Все засмеялись. Старый граф посмотрел на Иоанна:

– От женщин, сынок, не следует ожидать большего, чем они могут дать! Если они дают больше, следует испытать отвращение и уйти. Если они дают меньше, следует испытать беспокойство и опять-таки уйти…

– В таком случае, мы пребывали бы в непрестанном бегстве, батюшка, – заметил Александр.

– Существует, однако, и нечто среднее, мой дорогой, – тут же возразил отец. – Когда-то, во время бегства, я познакомился с вашей матерью, и она оказалась столь легкой, что непрестанно удерживала меня на поверхности…

Заключение понравилось всем, даже графине, которая не преминула заметить:

– Прекрасный софизм для законоведа.

Иоанн повернулся к своей подруге и посмотрел на нее. Ее зеленые влажные глаза превозмогали выдержку собеседника. Ей были присущи особая медлительность движений и жесткость в произношении «р». На ее маленьком, пшеничного цвета личике просто не оставалось места для притворства.

Мужчины прошли в салон, окна которого выходили в сад. Женщины оставили их одних.

В тот вечер Иоанн не был особенно расположен к беседе. Он остановился у окна, повернувшись в профиль. Устроившись на небольшом удобном диване, граф попивал чай. Болтали о погоде и о политическом бездействии в Европе. Вспоминали также о кокетстве Марии-Луизы. Старый Стурдза, комментировавший в последнее время издание рукописи Каллимаха, воспользовался возможностью поговорить с Иоанном об этом единственном своем занятии:

– Это, сынок, редчайший труд ученейшего фанариота1. Фон Лингенталь признает его превосходным. Слышишь? Сам фон Лингенталь…

Опершись локтями о столик, Александр листал «Фигаро». Прервав это занятие, он серьезно заметил:

– Что ни говори, но превыше всего – самоуправство, батюшка. Его рукописями не прошибешь. Здесь нужна сильная рука…

Старик сложил руки на груди, глянул на Иоанна, который наблюдал за ними, подумал было, что отвечать не следует, но, в конце концов, сказал:

– То, о чем ты говоришь, совсем не ново, сынок.
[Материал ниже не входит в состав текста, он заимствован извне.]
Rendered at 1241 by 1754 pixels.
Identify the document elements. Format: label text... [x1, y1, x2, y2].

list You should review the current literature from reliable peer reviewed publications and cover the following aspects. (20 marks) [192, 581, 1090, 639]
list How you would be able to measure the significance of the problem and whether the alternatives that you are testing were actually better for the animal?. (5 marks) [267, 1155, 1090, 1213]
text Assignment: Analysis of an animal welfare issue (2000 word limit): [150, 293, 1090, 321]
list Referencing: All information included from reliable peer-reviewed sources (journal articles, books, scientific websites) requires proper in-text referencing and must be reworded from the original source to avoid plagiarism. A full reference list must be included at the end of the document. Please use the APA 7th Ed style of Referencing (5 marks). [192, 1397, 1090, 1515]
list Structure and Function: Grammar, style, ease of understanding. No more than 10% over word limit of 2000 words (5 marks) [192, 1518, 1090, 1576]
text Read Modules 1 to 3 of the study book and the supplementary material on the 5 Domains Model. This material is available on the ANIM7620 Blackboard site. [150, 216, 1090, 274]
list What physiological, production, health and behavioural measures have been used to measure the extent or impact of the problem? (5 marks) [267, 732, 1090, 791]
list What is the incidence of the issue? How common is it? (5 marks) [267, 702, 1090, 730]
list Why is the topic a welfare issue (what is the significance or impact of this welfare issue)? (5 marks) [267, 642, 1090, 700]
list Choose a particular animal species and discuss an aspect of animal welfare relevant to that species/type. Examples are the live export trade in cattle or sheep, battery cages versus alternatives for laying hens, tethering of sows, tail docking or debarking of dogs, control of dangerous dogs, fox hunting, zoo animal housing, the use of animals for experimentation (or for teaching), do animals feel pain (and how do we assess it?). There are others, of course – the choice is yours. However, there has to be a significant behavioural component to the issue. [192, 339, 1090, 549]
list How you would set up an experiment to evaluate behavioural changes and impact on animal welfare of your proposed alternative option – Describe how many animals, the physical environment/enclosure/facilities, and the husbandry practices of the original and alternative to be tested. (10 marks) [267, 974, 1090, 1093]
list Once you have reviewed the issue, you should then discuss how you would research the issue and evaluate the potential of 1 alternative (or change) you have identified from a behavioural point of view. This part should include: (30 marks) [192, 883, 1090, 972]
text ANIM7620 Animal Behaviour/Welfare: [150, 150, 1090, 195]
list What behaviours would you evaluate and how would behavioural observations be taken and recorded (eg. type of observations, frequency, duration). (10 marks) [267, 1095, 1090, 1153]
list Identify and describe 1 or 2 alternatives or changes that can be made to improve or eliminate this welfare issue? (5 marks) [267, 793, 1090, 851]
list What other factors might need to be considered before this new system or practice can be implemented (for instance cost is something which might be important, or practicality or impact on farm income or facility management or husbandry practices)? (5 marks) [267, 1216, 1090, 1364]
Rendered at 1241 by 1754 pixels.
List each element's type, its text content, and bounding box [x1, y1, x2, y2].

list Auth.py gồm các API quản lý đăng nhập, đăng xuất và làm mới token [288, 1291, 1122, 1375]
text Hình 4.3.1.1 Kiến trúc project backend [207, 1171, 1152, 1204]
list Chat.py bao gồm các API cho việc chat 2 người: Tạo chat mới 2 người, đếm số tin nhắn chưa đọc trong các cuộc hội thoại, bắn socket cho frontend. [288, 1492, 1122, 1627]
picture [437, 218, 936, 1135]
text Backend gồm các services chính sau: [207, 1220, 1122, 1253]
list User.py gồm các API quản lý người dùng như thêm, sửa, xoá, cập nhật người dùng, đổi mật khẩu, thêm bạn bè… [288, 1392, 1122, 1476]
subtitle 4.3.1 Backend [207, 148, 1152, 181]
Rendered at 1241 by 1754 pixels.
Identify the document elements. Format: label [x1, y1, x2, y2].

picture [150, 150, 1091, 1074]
Однако юноша не остался равнодушным. Он тоже глянул на гостя и сказал:

– Завидую Иоанну. Там, в придунайских княжествах у него будет возможность неоднократно наносить удары по самоуправству, которое здесь утвердилось официально…

Старый граф еще раз заявил о своей позиции:

– Иоанн, сынок, Молдавия – это театральная ложа, из которой уже без лорнета можно смотреть трагедию нашей родины…

Иоанн посмотрел на свои длинные тонкие пальцы с изящными ногтями.

– И трагедии этой суждено разразиться… – ответил он тихо, придавая своим словам особое значение. – Думаю, что Наполеон, кроме тех ролей, которые замечают за ним другие, играет и еще одну, особенно характерную для нас: он стоит на авансцене и восклицает толпе зрителей: «Incipit tragoedia».

Он слегка наморщил лоб, устремил мечтательный взгляд в пустоту окна и добавил:

– Злые языки утверждают, что Корсиканец решил попробовать нашей сладостной осени…

Граф, встрепенувшись на своем диване, поднялся:

– Что еще за дерзость? Если попробует, то найдет себе могилу на российских просторах…

Александр стал у окна, рядом с Иоанном.

По мере приближения ночи благоуханное дыхание сада становилось все обворожительнее. Искупавшиеся в осеннем дожде растения словно переживали запоздалую молодость. Старый граф ступал по тонкому персидскому ковру с изображением победителя при Гавгамелах, опустив голову. Наконец, он подошел к столику, выпил одним духом остатки чая, и попробовал было сменить тему разговора:

– Чичагов, любезный Иоанн, несколько эгоистичен, как и все военные. Однако, если ему предоставить инициативу, он может снести все. Думаю, вместе вы совершите на Дунае замечательные дела.